Kierran Moseley (born 14 May 1994) is an Australian professional rugby league footballer who plays for the Norths Devils in the Queensland Cup competition. He previously played for the Gold Coast Titans and Penrith Panthers in the National Rugby League. He plays at .

==Background==
Born in Cloncurry, Queensland, Moseley is an Indigenous Australian and played his junior rugby league for the Cloncurry Bulls, before moving to Townsville to further his rugby league career. After being spotted by Penrith Panthers' NYC coach Garth Brennan, Moseley joined the Panthers.

==Playing career==

===Early career===
In 2013 and 2014, Moseley played for the Penrith Panthers' NYC team. On 20 April 2013, he played for the Queensland Under-20s team. On 6 October 2013, he played in the Panthers' 2013 NYC Grand Final win over the New Zealand Warriors. On 13 October 2013, he played for the Junior Kangaroos against the Junior Kiwis. On 3 May 2014, he again played for the Queensland Under-20s team.

===2014===
In round 25 of the 2014 NRL season, Moseley made his NRL debut for the Penrith club against the Manly Warringah Sea Eagles.

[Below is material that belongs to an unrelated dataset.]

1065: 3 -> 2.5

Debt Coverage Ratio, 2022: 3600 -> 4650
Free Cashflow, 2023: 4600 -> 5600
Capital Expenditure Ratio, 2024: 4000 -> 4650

He then went onto win the 2014 New South Wales Cup playing for the Panthers reserves. On 17 November 2014, he signed a two-year contract with the Gold Coast Titans starting in 2015.

===2015===
On 13 February 2015, Moseley played for the Indigenous All Stars against the NRL All Stars in the annual All Stars match. In round 1 of the 2015 NRL season, he made his Titans debut against the Wests Tigers.

===Later career===
In 2016, Moseley signed for the Tweed Seagulls in the Queensland Cup. This was followed by playing spells with Townsville and Ipswich. In 2022, Moseley signed for Norths and was part of their Queensland Cup winning squad that season. He then captained the club to another premiership in 2024 and the 2024 NRL State Championship. The State Championship title was Moseley's first at the third attempt having played for Penrith in 2014, and Norths in 2022.